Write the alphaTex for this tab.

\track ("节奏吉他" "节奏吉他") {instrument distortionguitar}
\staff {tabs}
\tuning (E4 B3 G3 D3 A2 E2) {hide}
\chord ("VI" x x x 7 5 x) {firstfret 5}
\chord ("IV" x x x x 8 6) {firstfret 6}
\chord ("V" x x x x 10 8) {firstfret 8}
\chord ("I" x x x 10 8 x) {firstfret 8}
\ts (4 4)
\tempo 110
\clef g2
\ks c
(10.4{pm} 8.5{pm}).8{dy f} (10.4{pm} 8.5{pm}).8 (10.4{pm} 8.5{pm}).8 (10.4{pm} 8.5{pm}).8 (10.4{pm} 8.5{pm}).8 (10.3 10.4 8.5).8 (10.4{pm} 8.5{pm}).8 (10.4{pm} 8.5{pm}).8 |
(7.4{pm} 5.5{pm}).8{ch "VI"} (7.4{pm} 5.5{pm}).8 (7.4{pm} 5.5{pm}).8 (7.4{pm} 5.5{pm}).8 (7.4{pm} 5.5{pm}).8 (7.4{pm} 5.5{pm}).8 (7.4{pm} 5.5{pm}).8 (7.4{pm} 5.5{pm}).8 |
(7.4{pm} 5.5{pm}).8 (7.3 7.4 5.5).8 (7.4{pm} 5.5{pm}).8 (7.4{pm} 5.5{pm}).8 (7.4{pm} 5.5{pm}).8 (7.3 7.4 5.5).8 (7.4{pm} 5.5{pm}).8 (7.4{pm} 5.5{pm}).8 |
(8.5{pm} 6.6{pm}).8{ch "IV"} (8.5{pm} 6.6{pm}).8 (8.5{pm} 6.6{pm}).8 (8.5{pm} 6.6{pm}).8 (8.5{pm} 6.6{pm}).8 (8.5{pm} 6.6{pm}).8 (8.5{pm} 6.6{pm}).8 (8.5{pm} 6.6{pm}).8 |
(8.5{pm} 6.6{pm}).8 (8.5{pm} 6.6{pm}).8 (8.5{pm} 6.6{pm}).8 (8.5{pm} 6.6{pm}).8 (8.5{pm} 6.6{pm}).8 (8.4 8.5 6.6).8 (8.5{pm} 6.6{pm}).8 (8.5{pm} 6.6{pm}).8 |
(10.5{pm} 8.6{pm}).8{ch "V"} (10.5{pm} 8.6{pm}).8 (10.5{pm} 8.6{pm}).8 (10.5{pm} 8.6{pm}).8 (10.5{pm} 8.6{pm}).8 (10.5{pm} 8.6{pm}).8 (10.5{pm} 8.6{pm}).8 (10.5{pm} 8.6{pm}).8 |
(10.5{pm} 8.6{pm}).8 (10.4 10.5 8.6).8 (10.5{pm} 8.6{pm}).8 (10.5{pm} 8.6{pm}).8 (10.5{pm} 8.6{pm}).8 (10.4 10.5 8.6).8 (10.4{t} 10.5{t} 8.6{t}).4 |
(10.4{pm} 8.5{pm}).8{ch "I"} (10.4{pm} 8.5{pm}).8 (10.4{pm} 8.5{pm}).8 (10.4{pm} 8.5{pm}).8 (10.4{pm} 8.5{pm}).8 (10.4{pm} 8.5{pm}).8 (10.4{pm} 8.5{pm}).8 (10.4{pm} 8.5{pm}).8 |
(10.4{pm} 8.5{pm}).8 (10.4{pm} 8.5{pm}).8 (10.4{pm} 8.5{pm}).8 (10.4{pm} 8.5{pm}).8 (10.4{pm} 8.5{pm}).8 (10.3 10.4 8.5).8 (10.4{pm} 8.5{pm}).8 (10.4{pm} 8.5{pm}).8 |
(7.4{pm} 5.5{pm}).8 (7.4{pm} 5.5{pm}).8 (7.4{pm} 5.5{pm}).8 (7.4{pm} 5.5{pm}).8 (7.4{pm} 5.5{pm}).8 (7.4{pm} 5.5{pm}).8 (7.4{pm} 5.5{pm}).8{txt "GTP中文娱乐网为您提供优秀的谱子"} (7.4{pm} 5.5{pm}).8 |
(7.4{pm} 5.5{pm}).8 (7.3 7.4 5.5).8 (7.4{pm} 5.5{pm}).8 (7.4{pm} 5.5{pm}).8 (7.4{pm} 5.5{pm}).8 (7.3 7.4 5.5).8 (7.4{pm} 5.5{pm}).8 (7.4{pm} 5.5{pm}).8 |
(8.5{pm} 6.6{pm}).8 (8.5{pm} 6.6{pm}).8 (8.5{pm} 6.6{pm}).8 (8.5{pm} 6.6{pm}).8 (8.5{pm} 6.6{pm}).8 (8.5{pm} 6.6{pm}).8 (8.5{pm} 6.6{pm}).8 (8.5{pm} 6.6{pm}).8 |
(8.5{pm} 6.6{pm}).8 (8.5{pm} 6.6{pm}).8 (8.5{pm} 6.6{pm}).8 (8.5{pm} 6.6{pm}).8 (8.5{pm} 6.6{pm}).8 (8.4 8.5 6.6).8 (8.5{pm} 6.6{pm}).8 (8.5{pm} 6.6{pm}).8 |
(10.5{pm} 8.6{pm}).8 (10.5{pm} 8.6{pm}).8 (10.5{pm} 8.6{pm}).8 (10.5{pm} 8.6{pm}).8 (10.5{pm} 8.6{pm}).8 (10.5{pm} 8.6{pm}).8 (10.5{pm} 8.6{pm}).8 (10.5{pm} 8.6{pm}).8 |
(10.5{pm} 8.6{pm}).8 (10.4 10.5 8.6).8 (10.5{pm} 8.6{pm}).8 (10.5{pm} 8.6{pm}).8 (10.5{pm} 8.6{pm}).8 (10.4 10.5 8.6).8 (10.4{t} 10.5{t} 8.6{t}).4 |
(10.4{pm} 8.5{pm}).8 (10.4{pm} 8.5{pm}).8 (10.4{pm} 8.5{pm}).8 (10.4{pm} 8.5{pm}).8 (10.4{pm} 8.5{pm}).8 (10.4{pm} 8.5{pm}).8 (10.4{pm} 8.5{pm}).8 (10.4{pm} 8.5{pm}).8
------------------------------------
* [TASK OBJECTIVE]
Count the lines in the items above that contain the string "chord", treating uppercase and lowercase letters as different. State only the number.

* [SOLVED EXERCISE]
4